Ecouter les communications d'un ministre marocain

Ce système si coûteux pour le Maroc est probablement réversible. Les télécommunications que l’Etat marocain peut écouter, l’Etat français peut probablement également les écouter, comme « par exemple, les communications d’un ministre marocain », estime le co-fondateur de Reflets qui précise ne présenter là qu’une hypothèse -crédible- à défaut d’en avoir la preuve définitive. En achetant Eagle, les dirigeants marocains avaient-ils conscience de prendre le risque d’être écoutés à leur tour par les Français ? « Probablement, estime Antoine Champagne, mais ils ont dû accepter ce risque comme un inconvénient inhérent au système pour tous les avantages qu’il leur offrait par ailleurs. »
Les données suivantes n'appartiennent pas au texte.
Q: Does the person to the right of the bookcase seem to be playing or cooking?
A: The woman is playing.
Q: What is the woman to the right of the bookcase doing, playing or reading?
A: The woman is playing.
Eagle, vendu par Amesys, est un système de sondes, appliquées sur les câbles (architecture du système internet mondial) et les routeurs de suivis, qui duplique le trafic et peu le catégoriser et le ranger dans une base de données. « Il est aisé ensuite, avec une interface d’interroger cette base de données avec un moteur de recherche pour faire ressortir, par exemple, toutes les télécommunications qui utilisent un certain mot, le nom de quelqu’un par exemple », détaille Antoine Champagne.

Constituer des arbres de connaissances

A partir de là, il est aisé de reconstituer tout le trafic d’une personne (ses mails, ses recherches Google …), et puis d’établir un arbre de connaissance. « Il s’agit de déterminer avec qui cette personne est en contact, pour quel type de relations … », précise Tekitoa. En plus de l’activité d’un individu sur internet, il est possible d’enregistrer les communications qui passent par la téléphonie sur IP. Ce système peut avoir des utilisations sans danger lorsqu’il s’agit de faire passer, par exemple, des données en priorité sur d’autres, au sein d’un même trafic, mais, vendu à un Etat les risques deviennent majeurs pour les libertés individuelles. Or une fois Eagle installé sur les câbles et les routeurs, il devient très compliqué d’y échapper.

A faire l’hypothèse que la France a conservé une possibilité d’accès au système Eagle vendu au Maroc, elle ouvre aux services de renseignements français un avantage considérable : « la vente d’Eagle permet d’établir un système d’espionnage du type de PRISM à moindre frais puisque ce sont les Etats comme le Maroc qui déboursent des millions pour l’installer. La France pourrait non seulement avoir accès au réseau marocain mais aussi au réseau d’autres pays à partir du Maroc et donc espionner qui elle veut hors du système légal français », explique Antoine Champagne.